The Witching Herbs: 13 Essential Plants and Herbs for Your Magical Garden, by Harold Roth
Weiser Books, 9781578635993, 288 pp., 2017
As a witch, I’ve always felt that I should have a way with plants, but growing them (or even keeping them alive) has never been as easy as I’ve hoped. In theory, it’s incredibly simple — if you put some seeds in the ground and water them, especially in the spring, some of them will start to grow. In practice that’s often true, but unfortunately that’s the easy part. Still, I keep trying. I hear there are lots of benefits to growing your own food and herbs and, if you believe in the wisdom and power of plants, it makes sense that there would be benefits. If you’re not convinced already, Harold Roth makes a pretty good case for learning to do it in The Witching Herbs: 13 Essential Plants and Herbs for Your Magical Garden. You can learn a lot about a plant’s personality and powers by studying the way it grows and behaves in a more or less natural habitat. Though, of course, there are other benefits to growing your own plants, like being sure of the quality and source of your herbs.
For example, clary sage is a biennial which spends its first year putting energy into growing roots, and the next into growing up toward the sun — which relates to its magical nature as an ally that can help to unite solar and lunar energies or, in general, integrate multi-faceted ways of being in the world. This is one of my favourite chapters, both because it introduces a less well-known magical plant and also because it works in some detail about creating tinctures (additional herb-work information like this is woven throughout the book).

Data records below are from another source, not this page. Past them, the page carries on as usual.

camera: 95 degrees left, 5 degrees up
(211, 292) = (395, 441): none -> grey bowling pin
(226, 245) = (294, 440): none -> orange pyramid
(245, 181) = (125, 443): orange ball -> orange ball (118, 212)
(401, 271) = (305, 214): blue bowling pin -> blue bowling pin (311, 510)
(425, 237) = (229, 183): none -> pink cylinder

I was expecting a lot of arcane lore in this book, and I wasn’t disappointed, but the amount of accessible and detailed information about gardening in general was a nice surprise, and probably my favourite part of the book. A lot of it is really practical stuff about what helps seedlings thrive in a variety of circumstances and how to identify the most common problems that they might be having, but there’s a magical and really readable perspective woven through all of it, with tips on connecting energetically, and a deep respect for the plants themselves.

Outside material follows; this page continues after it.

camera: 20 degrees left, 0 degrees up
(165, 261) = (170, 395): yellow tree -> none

The meat of the book is in-depth profiles of fifteen magical herbs. Yes, mandrake and belladonna are in there, but so are wild tobacco, mugwort, clary sage, and poppy as examples. There are some interesting bits of magical trivia, but again what stands out is the wealth of practical advice. There are detailed growing instructions for each plant, which is handy because some of them — I’m looking at you, mandrake — are apparently pretty picky.
For example, several of these plants require the freezing temperatures of winter in order to germinate, which means that the basic plant-and-water process won’t work on them. So, the book gives detailed instructions for four different types of cold-stratification to simulate these conditions, along with the pros and cons of each method most appropriate for each plant. Even wary gardeners like me will be left feeling optimistic about their chances. Roth is also the proprietor of Alchemy Works — a major source for magical seeds and plants — so it’s nice to know that these details are coming from somebody with a lot of first-hand experience and a particular passion for occult gardening.
There are also a lot of suggested uses for the plants. This includes a variety of edible and inedible preparations, though it’s worth noting that the suggested uses for the baneful herbs are all of the decidedly non-baneful sort. Regardless of your specific goals, though, The Witching Herbs: 13 Essential Plants and Herbs for Your Magical Garden is a really solid resource for anyone interested in cultivating and getting to know some witchy herbs better.